When former U.S. Sen. Howard Cannon died in Las Vegas in 2002, he had been out of office for 19 years, after serving as a Nevada senator for a quarter of a century and as Las Vegas city attorney for four terms.
I was then a television reporter, and when I pitched the idea of an obituary on Cannon in the morning news meeting, I found myself swimming upstream.
Cannon had chaired the Senate Rules Committee and, later, the Senate Commerce Committee. He had overseen the historic task of confirming the first two unelected vice presidents of the United States in Rules. In Commerce, he had — albeit reluctantly — sponsored bills deregulating the nation's airlines and, later and more willingly, the trucking industry.
And few people in our newsroom knew who he was. "I've never heard of him," one of our news anchors said. It's one of the pitfalls of a state with high population turnover. Institutional memory is sacrificed.
We saw another instance of this last week when former U.S. House member James Santini died. He was the last sole House member from Nevada, which meant he ran statewide and was as visible as a governor or U.S. senator. Today, Nevada has four House members and it's doubtful that residents of District 4 know much about the representative of District 2, or vice versa.
Santini was deeply rooted in Nevada. He grew up in Reno and his family tree included Walter Clark, the president of the University of Nevada (when there was only one campus, in Reno) and renowned author Walter Van Tilburg Clark.
After graduating from what is now called University of Nevada, Reno, Santini took a law degree from Hastings and then returned to Reno, at one point serving with a group of lawyers who provided advice to the local League of Women Voters chapter. But soon, he moved to the state's rising metropolis of Las Vegas, where, as a Democrat, he became successively a deputy district attorney, public defender, justice of the peace and state district judge.
Then, in the Watergate year of 1974 when few Democrats lost, he won the state's U.S. House seat.
In the House, he followed the traditional state route of tailoring his appeal to the small counties, which were regarded as the "real" Nevada. He cultivated the mining industry and called himself Mr. Minerals. It was apparent that he was developing problems within his own political base.

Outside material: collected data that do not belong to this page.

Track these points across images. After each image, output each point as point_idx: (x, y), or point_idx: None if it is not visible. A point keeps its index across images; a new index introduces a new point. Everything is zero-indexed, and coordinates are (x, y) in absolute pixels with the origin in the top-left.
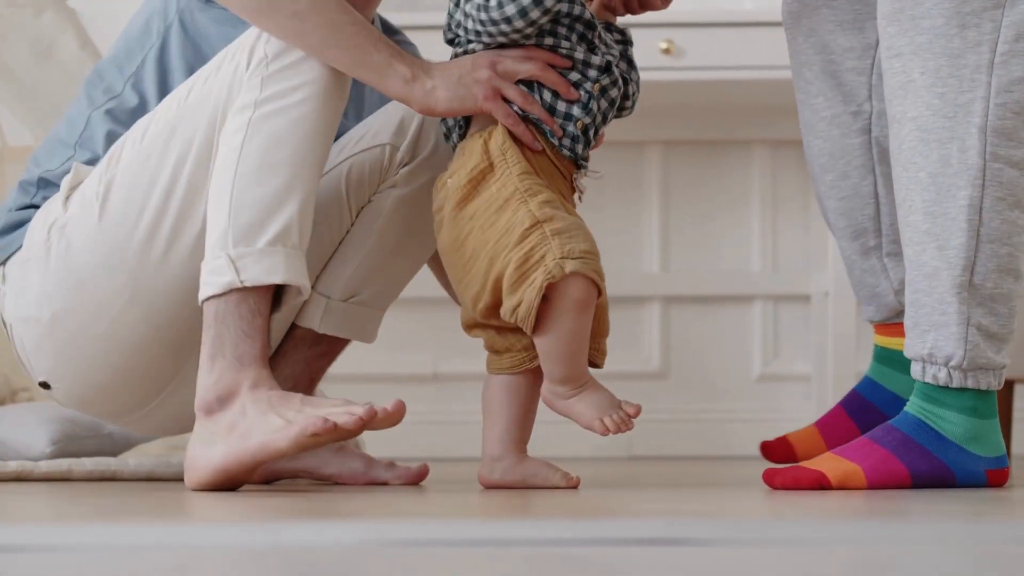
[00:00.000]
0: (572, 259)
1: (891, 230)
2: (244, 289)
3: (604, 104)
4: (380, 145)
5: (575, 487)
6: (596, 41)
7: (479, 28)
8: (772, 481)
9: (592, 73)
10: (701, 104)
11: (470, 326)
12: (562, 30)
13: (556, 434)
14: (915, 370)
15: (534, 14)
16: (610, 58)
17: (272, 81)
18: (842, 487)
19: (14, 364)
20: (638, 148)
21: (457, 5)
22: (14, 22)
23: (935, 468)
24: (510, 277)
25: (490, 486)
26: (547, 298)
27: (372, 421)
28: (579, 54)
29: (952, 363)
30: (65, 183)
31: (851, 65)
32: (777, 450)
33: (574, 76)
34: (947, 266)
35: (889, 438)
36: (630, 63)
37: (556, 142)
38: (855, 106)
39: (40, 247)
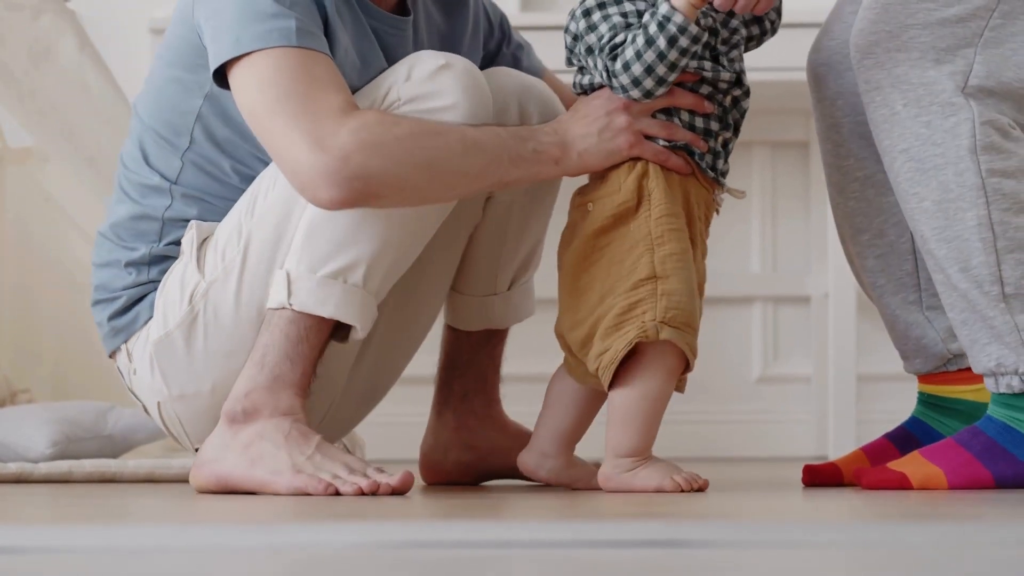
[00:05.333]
0: (671, 327)
1: (929, 284)
2: (296, 312)
3: (737, 115)
4: None
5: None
6: (720, 47)
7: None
8: (860, 481)
9: (723, 85)
10: None
11: (560, 336)
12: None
13: None
14: (989, 384)
15: (660, 70)
16: (739, 69)
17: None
18: (923, 488)
19: (14, 365)
20: None
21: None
22: (13, 24)
23: (1019, 473)
24: (608, 322)
25: (534, 479)
26: (638, 355)
27: (375, 493)
28: (707, 72)
29: (1021, 370)
30: (188, 245)
31: None
32: (823, 473)
33: (705, 90)
34: (976, 285)
35: (974, 442)
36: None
37: (700, 162)
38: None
39: (183, 320)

When he was slated by Democratic leaders to chair the Nevada delegation at the 1976 Democratic National Convention, Santini was beaten by the votes of rank and file members, who chose women's rights leader Maya Miller instead.
After four terms in the House, Santini made his party problems worse when he tried to move up to the Senate by entering a Democratic primary against Cannon and was defeated. Four years later he switched to the Republicans and ran for the Senate again, losing again, to Harry Reid.
Reid was more in tune with what the state was becoming than with what it used to be. Nevada had become one of the most urban states in the nation, with nearly everyone living in two metropolitan areas — and beat Santini easily.
It's interesting that what Santini will be best remembered for is something he did for the urban center of Clark County and for the environment. He sponsored the Santini-Burton Act, under which public lands in Southern Nevada were sold off and the money used to protect Lake Tahoe. The act was later expanded into the Southern Nevada Public Land Management Act. (The second Bush administration twice tried to raid the fund created by the act for other purposes, prompting Santini — long out of office — to call it "a rape of the fund.") Had Santini given greater effort to such initiatives, his career might have turned out differently.
Upon Santini's death, it was not particularly surprising that the Washington Post obituary was better in some ways than some of the Nevada obits. Turbulence in the state's population is not just growth, but people coming, then leaving, then sometimes coming back.
Shared experiences and institutional memory are lost. The political price Santini paid for his fealty to small county issues is a lesson many state politicians, new to Nevada, never learned — as the Bundy standoff made clear.
Dennis Myers is a veteran Nevada journalist.